The Adams County Coroner’s Office, which performed McClain’s autopsy, said in its initial report that his manner of death was “undetermined.” Later, the Adams County chief coroner revised the report, but the manner of death remains undetermined.

“After review of all material available to us at this time, it is my opinion that this 23-year-old, African American male, Elijah McClain, died of complications of ketamine administration following forcible restraint,” the coroner’s office explained.

Woodyard also testified in his own defense, saying he was remorseful for his actions and would do things differently if he could go back to the same scenario.

The suspended officer testified the situation escalated when one of the other officers on the scene claimed McClain grabbed for an officer’s gun. Woodyard said that’s when he decided to apply the carotid hold.

“Leading up to the carotid, there was a lot I didn’t know. I didn’t know if a gun was out of the holster. I didn’t know if at any second it’d start going off,” Woodyard testified. “I was expecting to get shot, and I thought I’d never see my wife again.”
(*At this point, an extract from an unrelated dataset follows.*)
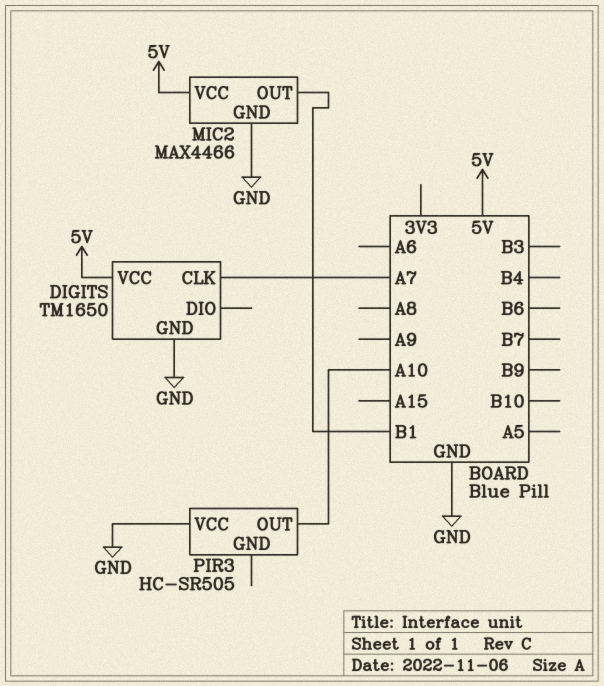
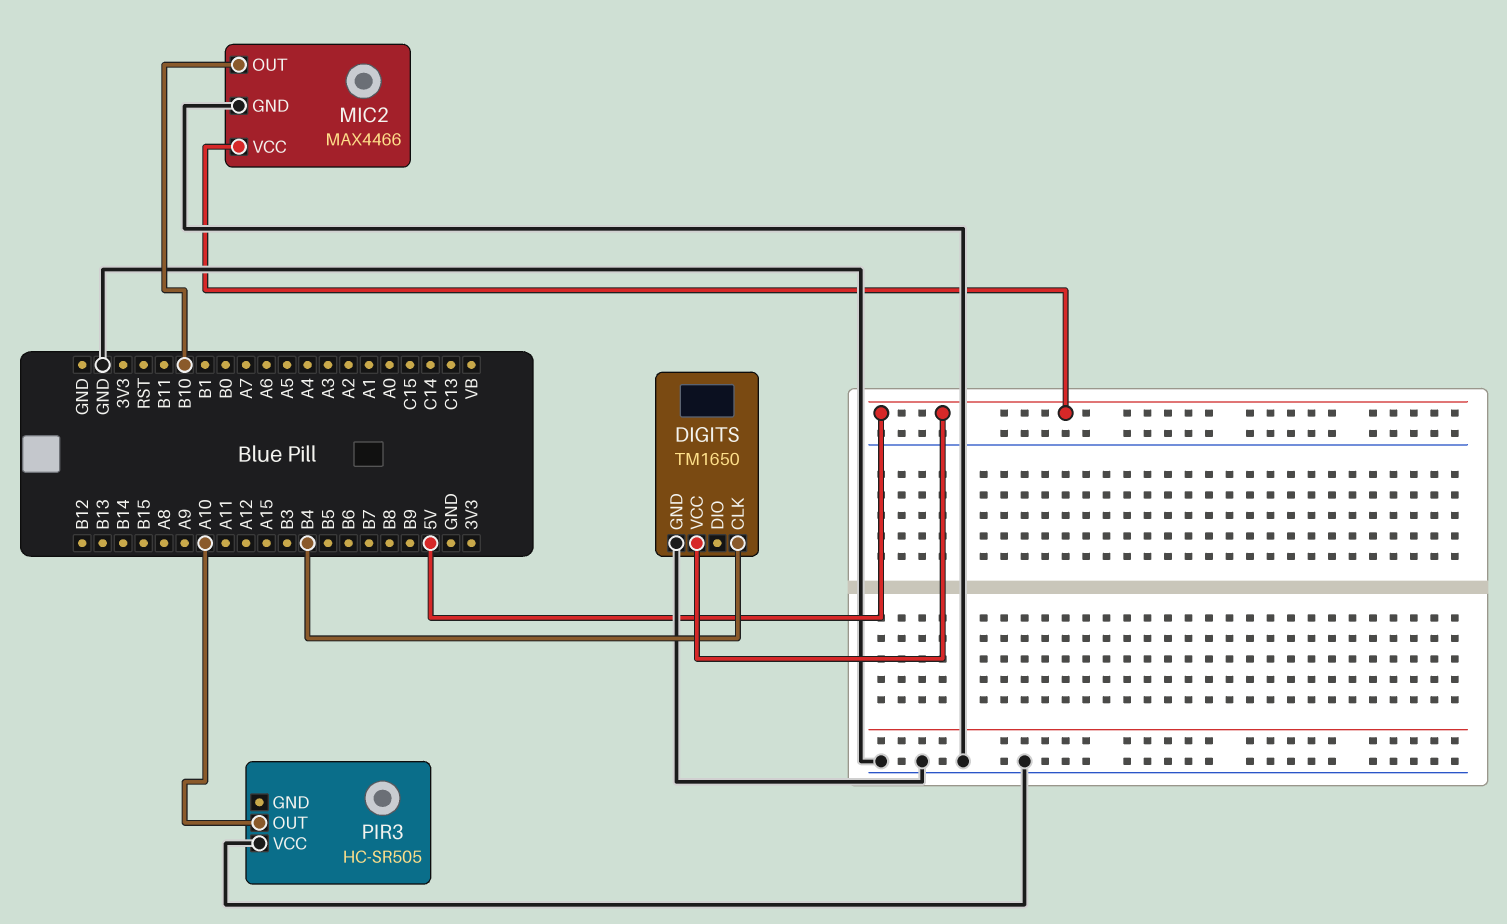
DIGITS pin CLK: A7 -> B4
MIC2 pin OUT: B1 -> B10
He said that when he walked away from the scene, McClain was still awake and communicating with officers.

The carotid hold is now banned by the Aurora Police Department, but it was a hold officers were trained on in 2019.

Prosecution admits ketamine played a role

The prosecution stressed that Woodyard had placed McClain in the carotid hold only moments after confronting him in the police stop.
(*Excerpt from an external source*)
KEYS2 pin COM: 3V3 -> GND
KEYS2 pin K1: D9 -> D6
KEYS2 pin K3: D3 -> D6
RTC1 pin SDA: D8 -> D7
The team called Dr. David Beuther, a pulmonologist, who said the carotid hold set off a chain of events that made it harder for McClain to recover. He testified that McClain was put in a position that made it difficult for him to breathe, which caused him to choke on his vomit before the ketamine injection.

Forensic pathologist Dr. Roger Mitchell testified that injuries at the hands of law enforcement contributed to McClain’s death and said he was in obvious distress because body camera footage showed he was having trouble breathing and appeared to be choking.
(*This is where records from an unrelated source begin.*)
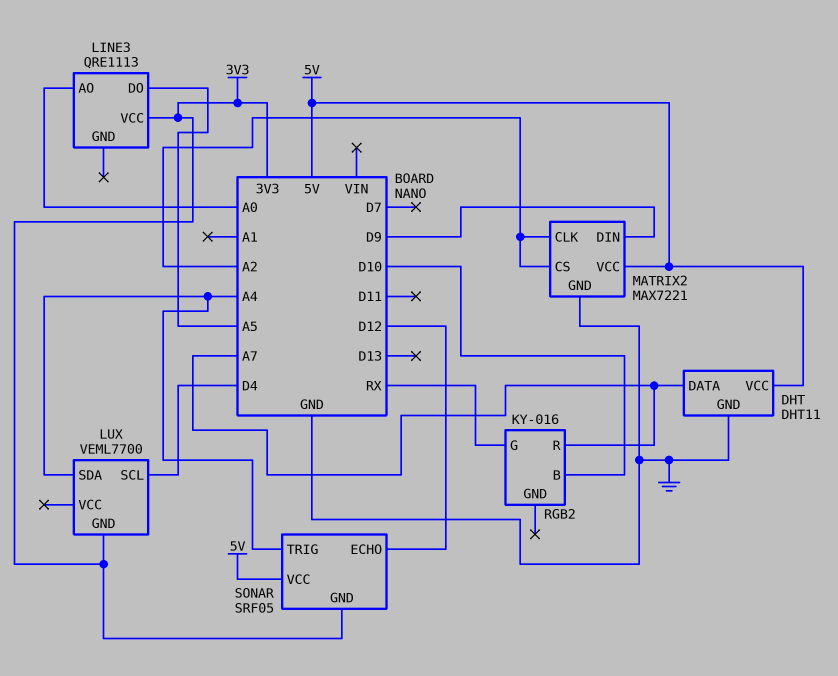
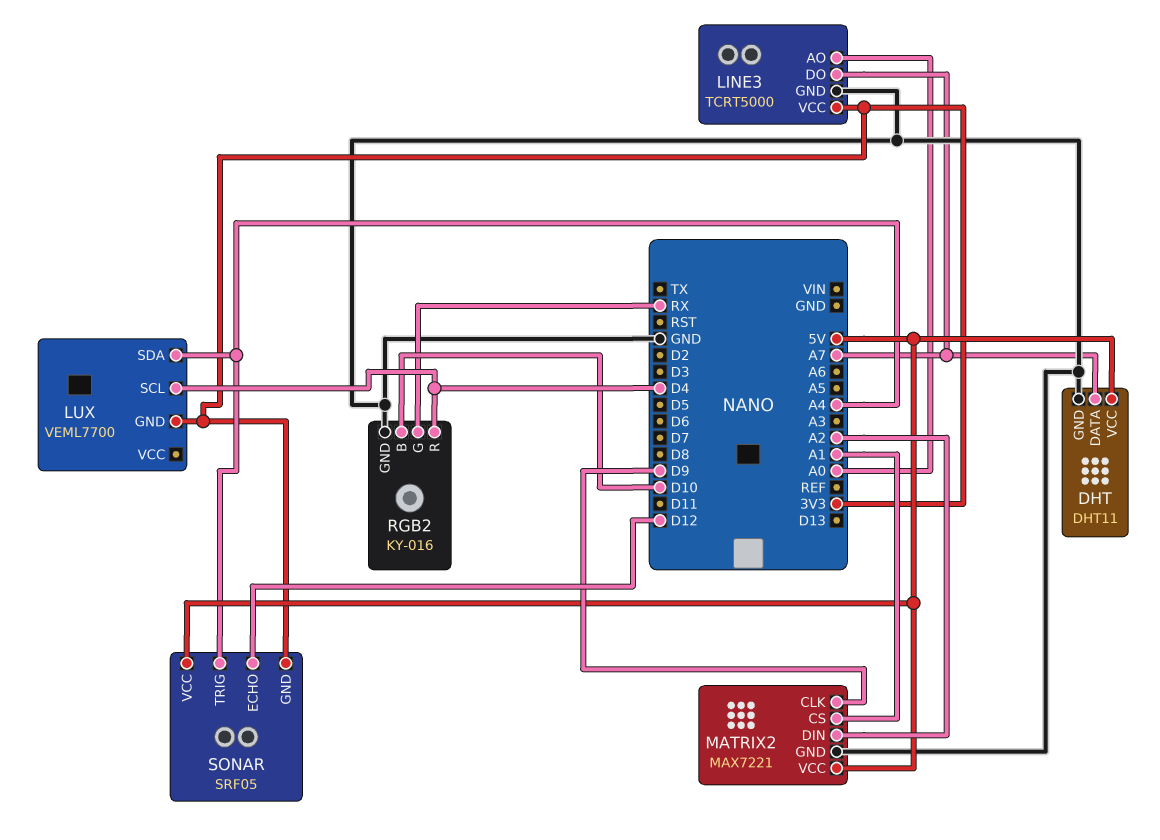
LINE3: QRE1113 -> TCRT5000
LINE3 pin DO: A5 -> A7
LINE3 pin GND: none -> GND
MATRIX2 pin CLK: A2 -> D9
MATRIX2 pin CS: A2 -> A1
MATRIX2 pin DIN: D9 -> A2
RGB2 pin GND: none -> GND
RGB2 pin R: A7 -> D4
Mitchell said the officer heard on the body camera saying McClain “can breathe” was inaccurate because McClain was struggling to breathe and was unable to respond when asked if he was alright.

“The lack of response to me as a medical professional suggests that he’s not alright,” Mitchell testified.

Further legal proceedings are scheduled

Woodyard is the third officer to go on trial. In a separate trial that ended in October, a jury found one officer, Randy Roedema, guilty of criminally negligent homicide and third-degree assault.

The other officer, Jason Rosenblatt, was acquitted of all charges.

Roedema remains suspended from the Aurora Police Department, but Rosenblatt was fired on July 3, 2020, for his involvement in a text photo scandal where officers reenacted McClain’s death scene. Two other officers were also fired, and a third officer quit.

Rosenblatt and Roedema were charged, along with three other first responders, in 2021 after protests over the death of George Floyd spurred Gov. Jared Polis to direct the state’s attorney general, Philip Weiser, to open a new investigation into McClain’s death.

Two Aurora Fire paramedics, Jeremy Cooper and Peter Cichuniec, are also charged in McClain’s death. Their trial is slated to begin in late November.

The Associated Press contributed to this article.